[Page-level text extractions]
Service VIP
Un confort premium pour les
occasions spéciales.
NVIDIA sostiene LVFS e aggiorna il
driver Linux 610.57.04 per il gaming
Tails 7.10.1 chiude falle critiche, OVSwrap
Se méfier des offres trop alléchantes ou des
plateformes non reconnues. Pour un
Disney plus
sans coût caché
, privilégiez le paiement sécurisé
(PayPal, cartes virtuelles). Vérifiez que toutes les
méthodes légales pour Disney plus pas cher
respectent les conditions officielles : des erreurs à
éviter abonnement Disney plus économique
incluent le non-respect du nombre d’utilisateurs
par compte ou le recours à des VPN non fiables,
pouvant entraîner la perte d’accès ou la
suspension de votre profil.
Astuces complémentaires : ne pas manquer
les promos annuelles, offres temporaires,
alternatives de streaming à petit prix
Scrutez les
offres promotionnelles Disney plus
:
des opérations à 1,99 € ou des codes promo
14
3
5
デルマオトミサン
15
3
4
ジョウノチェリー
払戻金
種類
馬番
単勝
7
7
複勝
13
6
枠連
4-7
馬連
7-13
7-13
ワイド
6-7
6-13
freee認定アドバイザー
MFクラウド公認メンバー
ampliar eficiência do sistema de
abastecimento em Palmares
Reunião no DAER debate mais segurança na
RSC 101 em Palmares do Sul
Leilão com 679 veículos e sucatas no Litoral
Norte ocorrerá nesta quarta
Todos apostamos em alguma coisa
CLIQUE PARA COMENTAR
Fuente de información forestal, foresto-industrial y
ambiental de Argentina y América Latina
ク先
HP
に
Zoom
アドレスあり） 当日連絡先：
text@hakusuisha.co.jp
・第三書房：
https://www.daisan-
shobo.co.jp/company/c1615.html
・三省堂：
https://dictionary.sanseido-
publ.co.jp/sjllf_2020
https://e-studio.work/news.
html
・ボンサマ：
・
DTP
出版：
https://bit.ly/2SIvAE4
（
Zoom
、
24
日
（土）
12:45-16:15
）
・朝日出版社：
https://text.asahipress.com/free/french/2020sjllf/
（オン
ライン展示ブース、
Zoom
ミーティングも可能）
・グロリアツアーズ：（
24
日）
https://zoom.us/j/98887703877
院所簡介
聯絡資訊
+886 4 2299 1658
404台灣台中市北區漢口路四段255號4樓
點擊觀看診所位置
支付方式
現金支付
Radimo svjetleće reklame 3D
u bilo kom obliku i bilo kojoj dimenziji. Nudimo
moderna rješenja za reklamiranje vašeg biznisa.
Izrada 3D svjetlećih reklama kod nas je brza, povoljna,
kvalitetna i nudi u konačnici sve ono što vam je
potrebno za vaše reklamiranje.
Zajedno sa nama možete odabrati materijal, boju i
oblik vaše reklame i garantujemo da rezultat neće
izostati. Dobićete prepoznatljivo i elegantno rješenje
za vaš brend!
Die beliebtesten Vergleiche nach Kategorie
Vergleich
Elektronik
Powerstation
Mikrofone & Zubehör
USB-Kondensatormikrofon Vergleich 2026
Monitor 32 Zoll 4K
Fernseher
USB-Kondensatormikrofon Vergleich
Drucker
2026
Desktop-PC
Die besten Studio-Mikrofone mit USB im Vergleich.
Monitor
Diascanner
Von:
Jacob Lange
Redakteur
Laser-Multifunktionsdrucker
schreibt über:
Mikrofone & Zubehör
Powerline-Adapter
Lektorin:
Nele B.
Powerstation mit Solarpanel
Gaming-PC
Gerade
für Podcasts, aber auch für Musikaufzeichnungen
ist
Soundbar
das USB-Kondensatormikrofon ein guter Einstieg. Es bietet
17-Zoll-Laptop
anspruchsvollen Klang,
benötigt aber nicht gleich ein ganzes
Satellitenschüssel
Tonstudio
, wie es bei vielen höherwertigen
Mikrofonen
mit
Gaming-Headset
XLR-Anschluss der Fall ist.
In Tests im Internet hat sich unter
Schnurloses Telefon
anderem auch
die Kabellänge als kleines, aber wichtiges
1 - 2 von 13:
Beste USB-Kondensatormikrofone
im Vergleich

Exercise: Rewrite the rows starting at the beginning and ending at the line containing "sans coût caché", both included, replacing "plateformes" with "sites" and leaving everything else unchanged.

Answer for the task:
Service VIP
Un confort premium pour les
occasions spéciales.
NVIDIA sostiene LVFS e aggiorna il
driver Linux 610.57.04 per il gaming
Tails 7.10.1 chiude falle critiche, OVSwrap
Se méfier des offres trop alléchantes ou des
sites non reconnues. Pour un
Disney plus
sans coût caché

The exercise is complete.